Scheduling with EventBridge

To run a scraper on a timetable, an EventBridge (CloudWatch Events) rule invokes the function on a cron or rate schedule with no server involved. Create a rule and wire it to the function:

aws events put-rule \
  --name nightly-scrape \
  --schedule-expression "cron(0 3 * * ? *)"   # 03:00 UTC daily

aws events put-targets \
  --rule nightly-scrape \
  --targets "Id=1,Arn=arn:aws:lambda:us-east-1:123456789012:function:scraper,Input={\"url\":\"https://books.toscrape.com/\"}"

The Input field passes a fixed event payload, so the same function can be scheduled multiple times with different targets. If you prefer scheduling from a repository instead of AWS, a scheduled workflow can invoke Lambda or run the scrape directly — see Scheduling Scrapers with Cron and GitHub Actions.

Edge Cases and Caveats

  • Cold starts add latency. The first invocation after idle loads the runtime and dependencies; large layers make it slower. Keep packages lean, or use provisioned concurrency for latency-sensitive jobs.
  • Shared, uncontrolled egress IPs. Lambda scrapes from AWS ranges that many sites block. Route through proxies — see Rotating Proxies and Managing IP Blocks. A VPC NAT gateway gives a stable IP but is easy to block once noticed.
  • /tmp is ephemeral and small. Never rely on local files persisting between invocations; write to S3 or a database every run.
  • Package-size limits. Zipped deployment packages are capped (250 MB unzipped for layers); browser builds usually force the container-image route.
  • Concurrency caps and cost. Massive fan-out can hit account concurrency limits and run up per-millisecond charges. Watch both when scaling out.

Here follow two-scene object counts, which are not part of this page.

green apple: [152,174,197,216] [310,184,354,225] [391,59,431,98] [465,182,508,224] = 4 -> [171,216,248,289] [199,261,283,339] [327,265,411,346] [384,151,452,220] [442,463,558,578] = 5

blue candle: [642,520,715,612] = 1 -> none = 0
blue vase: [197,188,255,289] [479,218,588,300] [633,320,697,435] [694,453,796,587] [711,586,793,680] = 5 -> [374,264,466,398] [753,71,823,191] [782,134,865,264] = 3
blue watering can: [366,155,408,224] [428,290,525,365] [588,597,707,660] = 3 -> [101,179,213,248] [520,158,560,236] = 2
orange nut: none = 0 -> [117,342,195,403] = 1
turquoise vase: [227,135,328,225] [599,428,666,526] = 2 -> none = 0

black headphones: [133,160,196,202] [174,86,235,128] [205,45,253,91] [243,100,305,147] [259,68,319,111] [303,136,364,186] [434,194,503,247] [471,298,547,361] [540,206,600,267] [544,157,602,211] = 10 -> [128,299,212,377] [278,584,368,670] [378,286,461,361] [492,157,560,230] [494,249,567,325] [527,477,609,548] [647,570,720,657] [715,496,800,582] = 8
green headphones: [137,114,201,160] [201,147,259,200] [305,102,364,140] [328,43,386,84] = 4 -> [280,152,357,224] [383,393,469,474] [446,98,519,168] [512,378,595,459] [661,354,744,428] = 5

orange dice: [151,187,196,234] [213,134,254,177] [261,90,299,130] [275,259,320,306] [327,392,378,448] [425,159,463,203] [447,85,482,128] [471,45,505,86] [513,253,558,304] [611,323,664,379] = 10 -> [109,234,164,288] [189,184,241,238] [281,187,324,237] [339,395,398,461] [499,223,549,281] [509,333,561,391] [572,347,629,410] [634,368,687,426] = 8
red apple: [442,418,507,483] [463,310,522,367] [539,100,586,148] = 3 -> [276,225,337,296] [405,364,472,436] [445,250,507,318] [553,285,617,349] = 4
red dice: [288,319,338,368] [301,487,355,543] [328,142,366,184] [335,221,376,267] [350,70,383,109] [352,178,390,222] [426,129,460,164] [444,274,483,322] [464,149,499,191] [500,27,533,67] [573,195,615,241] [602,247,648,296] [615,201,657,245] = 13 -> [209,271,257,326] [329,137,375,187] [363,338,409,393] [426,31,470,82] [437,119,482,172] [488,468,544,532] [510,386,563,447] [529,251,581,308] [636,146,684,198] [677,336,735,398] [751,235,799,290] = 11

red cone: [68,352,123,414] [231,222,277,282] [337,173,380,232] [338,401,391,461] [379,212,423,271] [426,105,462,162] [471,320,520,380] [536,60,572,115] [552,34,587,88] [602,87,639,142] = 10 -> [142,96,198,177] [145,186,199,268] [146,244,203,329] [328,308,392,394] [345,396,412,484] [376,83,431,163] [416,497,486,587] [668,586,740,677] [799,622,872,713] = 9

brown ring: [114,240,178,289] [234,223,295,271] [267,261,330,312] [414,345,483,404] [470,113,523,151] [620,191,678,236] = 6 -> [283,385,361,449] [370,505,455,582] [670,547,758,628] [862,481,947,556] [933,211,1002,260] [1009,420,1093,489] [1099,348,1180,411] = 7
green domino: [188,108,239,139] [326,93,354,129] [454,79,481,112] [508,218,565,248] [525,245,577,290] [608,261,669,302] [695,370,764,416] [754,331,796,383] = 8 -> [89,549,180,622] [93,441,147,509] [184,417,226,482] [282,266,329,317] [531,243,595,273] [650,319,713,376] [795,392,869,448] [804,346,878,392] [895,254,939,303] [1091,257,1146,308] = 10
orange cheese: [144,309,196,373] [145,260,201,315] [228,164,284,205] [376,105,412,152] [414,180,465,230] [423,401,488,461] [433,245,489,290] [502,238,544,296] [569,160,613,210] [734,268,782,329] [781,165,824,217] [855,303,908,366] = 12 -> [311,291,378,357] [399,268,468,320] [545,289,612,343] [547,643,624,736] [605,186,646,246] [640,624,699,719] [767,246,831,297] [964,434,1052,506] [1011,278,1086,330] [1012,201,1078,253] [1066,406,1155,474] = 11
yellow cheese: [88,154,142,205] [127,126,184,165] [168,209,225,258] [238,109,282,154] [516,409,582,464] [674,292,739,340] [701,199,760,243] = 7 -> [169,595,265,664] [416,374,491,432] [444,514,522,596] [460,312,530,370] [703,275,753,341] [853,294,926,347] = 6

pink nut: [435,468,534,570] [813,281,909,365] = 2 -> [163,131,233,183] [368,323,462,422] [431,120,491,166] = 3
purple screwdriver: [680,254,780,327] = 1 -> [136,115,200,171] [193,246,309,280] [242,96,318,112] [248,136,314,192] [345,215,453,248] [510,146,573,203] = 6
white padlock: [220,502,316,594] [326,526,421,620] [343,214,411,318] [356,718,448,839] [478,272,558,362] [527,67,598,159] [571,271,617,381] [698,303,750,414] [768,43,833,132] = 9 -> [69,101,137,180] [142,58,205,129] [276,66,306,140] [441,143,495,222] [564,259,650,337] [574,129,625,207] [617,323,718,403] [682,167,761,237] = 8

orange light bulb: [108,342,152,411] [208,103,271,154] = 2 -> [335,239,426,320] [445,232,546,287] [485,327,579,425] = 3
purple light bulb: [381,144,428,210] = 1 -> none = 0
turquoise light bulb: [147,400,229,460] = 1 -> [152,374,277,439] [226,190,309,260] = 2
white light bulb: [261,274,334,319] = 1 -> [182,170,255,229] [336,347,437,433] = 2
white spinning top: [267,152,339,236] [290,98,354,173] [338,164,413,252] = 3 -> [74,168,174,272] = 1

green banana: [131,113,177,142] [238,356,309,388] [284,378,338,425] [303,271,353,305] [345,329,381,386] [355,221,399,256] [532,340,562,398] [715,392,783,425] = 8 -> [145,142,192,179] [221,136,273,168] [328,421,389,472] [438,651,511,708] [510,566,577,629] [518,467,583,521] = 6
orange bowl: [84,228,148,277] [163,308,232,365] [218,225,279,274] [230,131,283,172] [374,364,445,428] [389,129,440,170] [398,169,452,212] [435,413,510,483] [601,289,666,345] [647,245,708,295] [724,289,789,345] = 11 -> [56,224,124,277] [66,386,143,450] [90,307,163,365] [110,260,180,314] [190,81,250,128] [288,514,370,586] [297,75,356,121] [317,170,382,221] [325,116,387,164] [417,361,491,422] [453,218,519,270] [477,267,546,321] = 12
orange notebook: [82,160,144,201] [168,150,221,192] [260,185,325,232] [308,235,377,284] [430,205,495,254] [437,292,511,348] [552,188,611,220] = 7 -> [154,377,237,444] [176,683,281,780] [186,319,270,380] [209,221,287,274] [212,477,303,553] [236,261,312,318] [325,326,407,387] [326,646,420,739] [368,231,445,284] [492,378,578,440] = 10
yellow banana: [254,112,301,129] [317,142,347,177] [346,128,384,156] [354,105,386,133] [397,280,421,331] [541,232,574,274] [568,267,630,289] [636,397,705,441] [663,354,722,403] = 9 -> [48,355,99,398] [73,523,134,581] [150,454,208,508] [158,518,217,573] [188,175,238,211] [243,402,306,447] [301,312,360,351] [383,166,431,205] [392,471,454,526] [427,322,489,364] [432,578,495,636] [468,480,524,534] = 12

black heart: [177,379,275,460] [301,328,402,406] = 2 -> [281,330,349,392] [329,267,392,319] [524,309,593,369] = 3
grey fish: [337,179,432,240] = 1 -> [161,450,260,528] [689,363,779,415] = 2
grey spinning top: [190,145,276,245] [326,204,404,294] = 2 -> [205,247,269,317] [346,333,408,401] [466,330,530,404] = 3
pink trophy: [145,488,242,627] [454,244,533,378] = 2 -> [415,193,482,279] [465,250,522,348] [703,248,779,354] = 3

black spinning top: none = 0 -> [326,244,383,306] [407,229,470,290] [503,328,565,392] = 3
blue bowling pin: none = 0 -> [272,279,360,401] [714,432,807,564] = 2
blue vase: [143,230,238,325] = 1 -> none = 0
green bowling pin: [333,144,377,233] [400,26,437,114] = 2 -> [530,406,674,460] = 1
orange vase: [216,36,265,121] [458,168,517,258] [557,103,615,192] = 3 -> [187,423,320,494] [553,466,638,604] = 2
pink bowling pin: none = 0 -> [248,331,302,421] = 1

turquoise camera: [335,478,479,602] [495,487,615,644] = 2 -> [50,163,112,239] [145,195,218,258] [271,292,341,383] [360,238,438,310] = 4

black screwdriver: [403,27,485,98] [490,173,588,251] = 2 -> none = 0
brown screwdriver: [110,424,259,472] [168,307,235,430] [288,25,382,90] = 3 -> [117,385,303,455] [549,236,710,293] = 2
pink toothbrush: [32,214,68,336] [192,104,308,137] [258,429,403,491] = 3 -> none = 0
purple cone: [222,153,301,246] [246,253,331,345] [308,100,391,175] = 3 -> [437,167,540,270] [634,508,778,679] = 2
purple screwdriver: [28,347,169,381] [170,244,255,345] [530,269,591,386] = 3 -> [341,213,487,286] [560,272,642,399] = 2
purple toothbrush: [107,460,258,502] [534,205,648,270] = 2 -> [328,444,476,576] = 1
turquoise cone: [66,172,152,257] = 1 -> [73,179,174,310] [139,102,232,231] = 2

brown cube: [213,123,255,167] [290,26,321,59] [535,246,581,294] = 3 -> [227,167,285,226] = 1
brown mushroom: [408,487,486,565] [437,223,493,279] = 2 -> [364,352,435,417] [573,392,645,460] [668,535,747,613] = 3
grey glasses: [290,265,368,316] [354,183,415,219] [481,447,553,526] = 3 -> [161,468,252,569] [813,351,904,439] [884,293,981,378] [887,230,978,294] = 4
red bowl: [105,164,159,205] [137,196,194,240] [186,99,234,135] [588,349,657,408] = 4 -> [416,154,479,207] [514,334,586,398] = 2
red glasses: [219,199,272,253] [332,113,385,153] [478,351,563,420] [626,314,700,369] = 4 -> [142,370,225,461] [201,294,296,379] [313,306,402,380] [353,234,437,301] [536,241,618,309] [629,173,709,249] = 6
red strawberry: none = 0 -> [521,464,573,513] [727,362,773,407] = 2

Frequently Asked Questions

Can I run Selenium or Playwright on Lambda? Yes, using a container image that bundles a Lambda-compatible headless Chromium and launching with --no-sandbox and --single-process. It works but is finicky and memory-hungry; for heavy browser automation a container service is usually a better fit than Lambda.

How do I avoid hitting the 15-minute timeout? Do not run a long serial crawl in one invocation. Split the work so each invocation handles one page or a small batch and persists its result, then drive many invocations concurrently via a queue or EventBridge. Short, independent runs are also easier to retry.

Where should Lambda scrapers store their data? In durable managed storage — S3 for raw pages, or a hosted database for structured records. The function's filesystem is wiped after each run, so persist everything externally. See Storing and Exporting Scraped Data.

Is Lambda cheaper than a VM for scraping? For infrequent or bursty jobs, usually yes — you pay only while the function runs. For continuous, high-volume crawling the per-invocation and per-millisecond charges can exceed a right-sized VM. Match the model to your duty cycle, as discussed in Deploying Python Scrapers to the Cloud.